They both have also known Ambler from their time as students — Teri having been in the same sorority — and trust the pulse she keeps on campus life. Student Affairs already impacts so many parts of the William & Mary experience; it’s, as Teri says, the “heart of campus.” If you help Student Affairs better assist its students, she says, William & Mary wins.
The Dungans already have an established teaching fellowship at the Mason School of Business, and, this time around, they wanted to give back differently.
“We wanted to be able to help students in a real and impactful way, but not necessarily over-define what that help was going to look like,” said Teri. “It may not always be big dollars, but it has big impact.”
The most important gifts in a student’s life are sometimes the smallest gifts. For someone already facing need in some other area of their life, a small emergency — say a broken pair of glasses — can matter much more than a dollar value would suggest. If they can’t afford a new pair, says Ambler, how do they learn without the ability to see properly?
“There is an infinite number of things that can come up for a student; some situations may seem small from a financial perspective, but from the perspective of that student's life and their ability to be healthy and successful, can be debilitating,” said Ambler.
Hence the importance of the HEART Fund, which, with a reach both wide and deep, gives Student Affairs the rare freedom in higher education to respond nimbly to emergencies — sometimes without ever attracting attention.
In a perfect world, says Tom, the HEART Fund will help meet student needs without anyone knowing about it. Problems can be solved quickly, quietly and with dignity.

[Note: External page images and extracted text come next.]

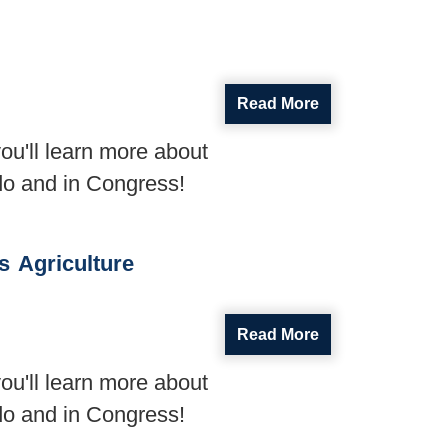
Read More
ou'll learn more about
do and in Congress!
s
Agriculture
Read More
ou'll learn more about
do and in Congress!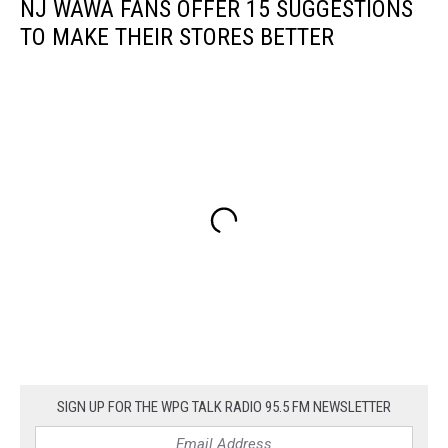
NJ WAWA FANS OFFER 15 SUGGESTIONS
TO MAKE THEIR STORES BETTER
SIGN UP FOR THE WPG TALK RADIO 95.5 FM NEWSLETTER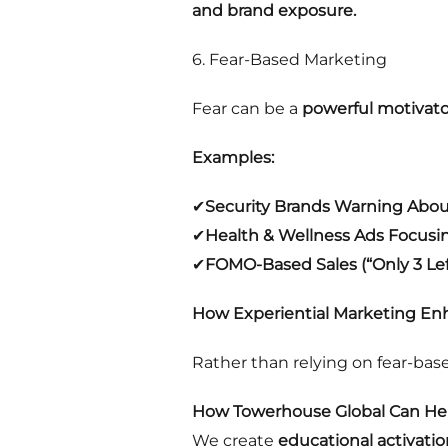
and brand exposure.
6. Fear-Based Marketing
Fear can be a
powerful motivato
Examples:
✔
Security Brands Warning Abou
✔
Health & Wellness Ads Focusi
✔
FOMO-Based Sales (“Only 3 Left
How Experiential Marketing Enh
Rather than relying on fear-ba
How Towerhouse Global Can Hel
We create
educational activatio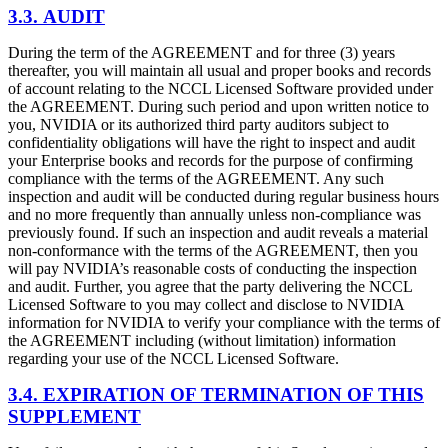
3.3. AUDIT
During the term of the AGREEMENT and for three (3) years
thereafter, you will maintain all usual and proper books and records
of account relating to the NCCL Licensed Software provided under
the AGREEMENT. During such period and upon written notice to
you, NVIDIA or its authorized third party auditors subject to
confidentiality obligations will have the right to inspect and audit
your Enterprise books and records for the purpose of confirming
compliance with the terms of the AGREEMENT. Any such
inspection and audit will be conducted during regular business hours
and no more frequently than annually unless non-compliance was
previously found. If such an inspection and audit reveals a material
non-conformance with the terms of the AGREEMENT, then you
will pay NVIDIA’s reasonable costs of conducting the inspection
and audit. Further, you agree that the party delivering the NCCL
Licensed Software to you may collect and disclose to NVIDIA
information for NVIDIA to verify your compliance with the terms of
the AGREEMENT including (without limitation) information
regarding your use of the NCCL Licensed Software.
3.4. EXPIRATION OF TERMINATION OF THIS
SUPPLEMENT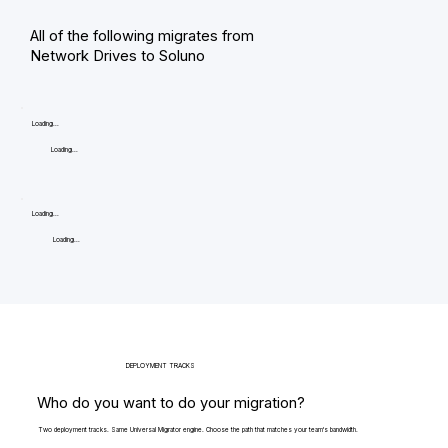
All of the following migrates from
Network Drives to Soluno
Loading...
Loading...
Loading...
Loading...
DEPLOYMENT TRACKS
Who do you want to do your migration?
Two deployment tracks. Same Universal Migrator engine. Choose the path that matches your team's bandwidth.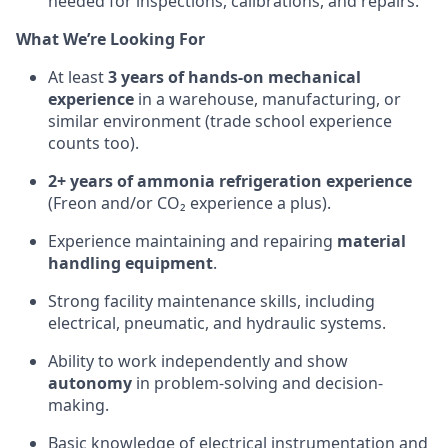
needed for inspections, calibrations, and repairs.
What We’re Looking For
At least
3 years of hands-on mechanical
experience
in a warehouse, manufacturing, or
similar environment (trade school experience
counts too).
2+ years of ammonia refrigeration experience
(Freon and/or CO₂ experience a plus).
Experience maintaining and repairing
material
handling equipment
.
Strong facility maintenance skills, including
electrical, pneumatic, and hydraulic systems.
Ability to work independently and show
autonomy
in problem-solving and decision-
making.
Basic knowledge of electrical instrumentation and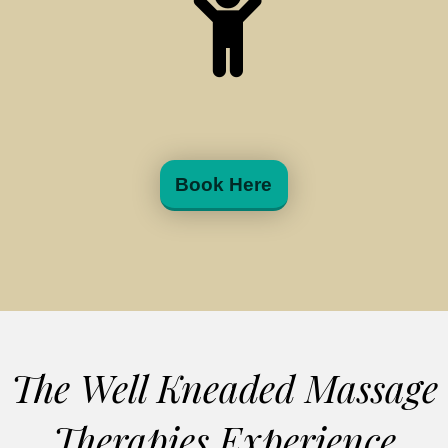
Book Here
The Well Kneaded Massage
Therapies Experience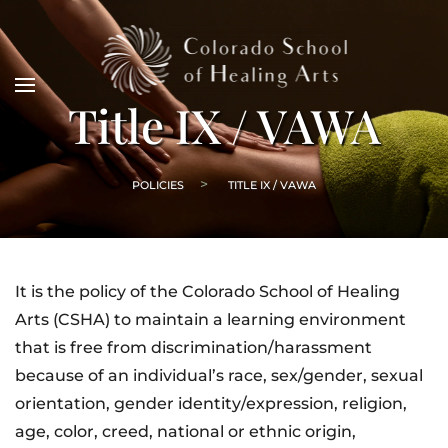
Title IX / VAWA
POLICIES
TITLE IX / VAWA
It is the policy of the Colorado School of Healing
Arts (CSHA) to maintain a learning environment
that is free from discrimination/harassment
because of an individual’s race, sex/gender, sexual
orientation, gender identity/expression, religion,
age, color, creed, national or ethnic origin,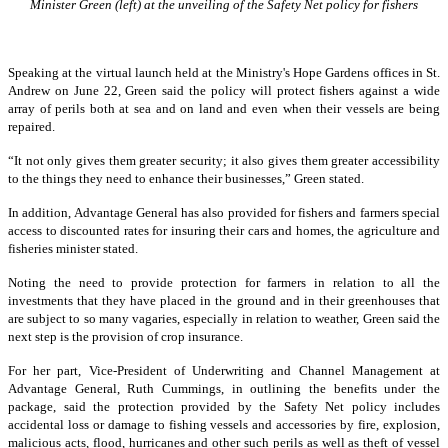
Minister Green (left) at the unveiling of the Safety Net policy for fishers
Speaking at the virtual launch held at the Ministry's Hope Gardens offices in St.
Andrew on June 22, Green said the policy will protect fishers against a wide
array of perils both at sea and on land and even when their vessels are being
repaired.
“It not only gives them greater security; it also gives them greater accessibility
to the things they need to enhance their businesses,” Green stated.
In addition, Advantage General has also provided for fishers and farmers special
access to discounted rates for insuring their cars and homes, the agriculture and
fisheries minister stated.
Noting the need to provide protection for farmers in relation to all the
investments that they have placed in the ground and in their greenhouses that
are subject to so many vagaries, especially in relation to weather, Green said the
next step is the provision of crop insurance.
For her part, Vice-President of Underwriting and Channel Management at
Advantage General, Ruth Cummings, in outlining the benefits under the
package, said the protection provided by the Safety Net policy includes
accidental loss or damage to fishing vessels and accessories by fire, explosion,
malicious acts, flood, hurricanes and other such perils as well as theft of vessel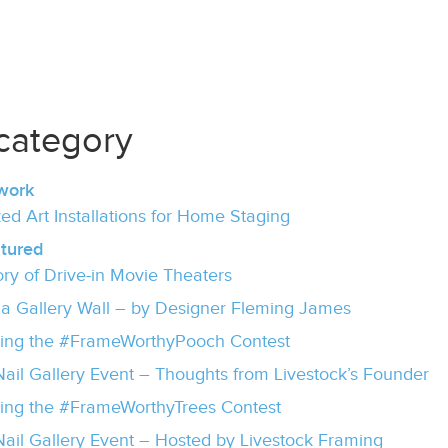
category
work
ed Art Installations for Home Staging
tured
ory of Drive-in Movie Theaters
 a Gallery Wall – by Designer Fleming James
ing the #FrameWorthyPooch Contest
ail Gallery Event – Thoughts from Livestock’s Founder
ng the #FrameWorthyTrees Contest
ail Gallery Event – Hosted by Livestock Framing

Their desire to work behind the scenes also affected the fund’s eventual name, which intentionally doesn’t include the Dungans. The gift, they say, is bigger than they are, and they’d be delighted if people in the future, inspired by the same things that led them to create the gift, added to the endowment.
He says he hopes the same for students who may receive help from the HEART Fund today.
“People do need help. But 10, 15, 20 years from now, they'll be on their feet,” said Tom. “I just view it as an interest-free loan, more than anything else. And, you know, people we help now at some point can hopefully contribute back to the HEART Fund.”